§ Exercise aim
How many lines in the records below contain the word "equipped"? Answer with the number and nothing else.

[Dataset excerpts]
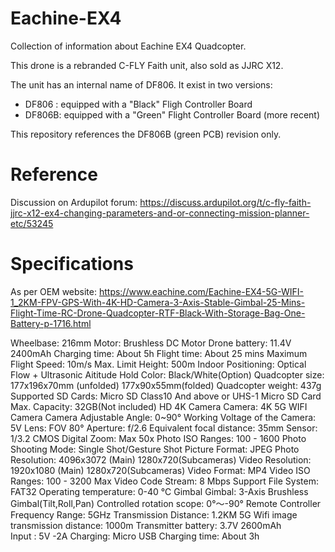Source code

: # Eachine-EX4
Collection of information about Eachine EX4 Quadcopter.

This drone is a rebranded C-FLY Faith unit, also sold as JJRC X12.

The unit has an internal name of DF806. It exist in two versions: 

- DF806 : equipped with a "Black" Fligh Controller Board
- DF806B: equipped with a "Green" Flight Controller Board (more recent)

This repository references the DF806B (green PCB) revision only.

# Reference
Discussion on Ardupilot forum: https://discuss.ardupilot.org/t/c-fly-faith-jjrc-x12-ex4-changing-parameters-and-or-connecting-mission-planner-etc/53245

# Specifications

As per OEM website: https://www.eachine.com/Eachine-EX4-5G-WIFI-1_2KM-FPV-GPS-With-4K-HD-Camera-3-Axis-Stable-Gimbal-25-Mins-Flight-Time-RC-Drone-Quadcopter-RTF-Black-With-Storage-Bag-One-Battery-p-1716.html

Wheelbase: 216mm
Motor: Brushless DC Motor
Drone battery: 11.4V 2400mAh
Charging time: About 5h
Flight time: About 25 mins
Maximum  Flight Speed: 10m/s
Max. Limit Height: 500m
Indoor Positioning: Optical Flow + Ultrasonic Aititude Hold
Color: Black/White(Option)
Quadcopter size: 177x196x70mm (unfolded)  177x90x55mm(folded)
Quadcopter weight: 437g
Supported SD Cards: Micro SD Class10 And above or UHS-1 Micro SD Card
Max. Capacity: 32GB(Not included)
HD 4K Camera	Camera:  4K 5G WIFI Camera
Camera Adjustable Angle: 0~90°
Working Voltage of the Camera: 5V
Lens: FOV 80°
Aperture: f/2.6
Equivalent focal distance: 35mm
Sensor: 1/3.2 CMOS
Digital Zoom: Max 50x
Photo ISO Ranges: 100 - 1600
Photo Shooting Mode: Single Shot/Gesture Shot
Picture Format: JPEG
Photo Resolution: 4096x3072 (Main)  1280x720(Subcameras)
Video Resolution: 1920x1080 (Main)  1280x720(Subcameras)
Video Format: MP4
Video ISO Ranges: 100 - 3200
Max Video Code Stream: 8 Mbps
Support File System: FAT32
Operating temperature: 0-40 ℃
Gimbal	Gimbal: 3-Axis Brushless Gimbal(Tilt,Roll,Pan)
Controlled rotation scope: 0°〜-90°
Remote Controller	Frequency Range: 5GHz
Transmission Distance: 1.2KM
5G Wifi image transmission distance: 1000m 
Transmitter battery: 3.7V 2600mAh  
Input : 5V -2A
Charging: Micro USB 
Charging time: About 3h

---

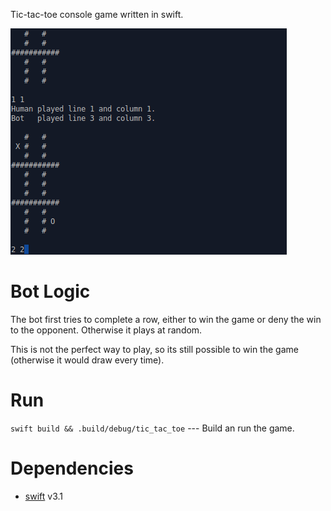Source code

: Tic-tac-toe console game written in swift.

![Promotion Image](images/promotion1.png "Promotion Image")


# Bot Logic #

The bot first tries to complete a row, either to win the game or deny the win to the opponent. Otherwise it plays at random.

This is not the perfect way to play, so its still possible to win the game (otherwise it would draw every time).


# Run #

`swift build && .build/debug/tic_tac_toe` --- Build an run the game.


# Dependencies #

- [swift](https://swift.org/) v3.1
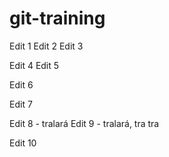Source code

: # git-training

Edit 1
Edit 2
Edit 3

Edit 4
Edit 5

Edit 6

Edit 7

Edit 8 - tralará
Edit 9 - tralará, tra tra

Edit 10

§ Output of the exercise
2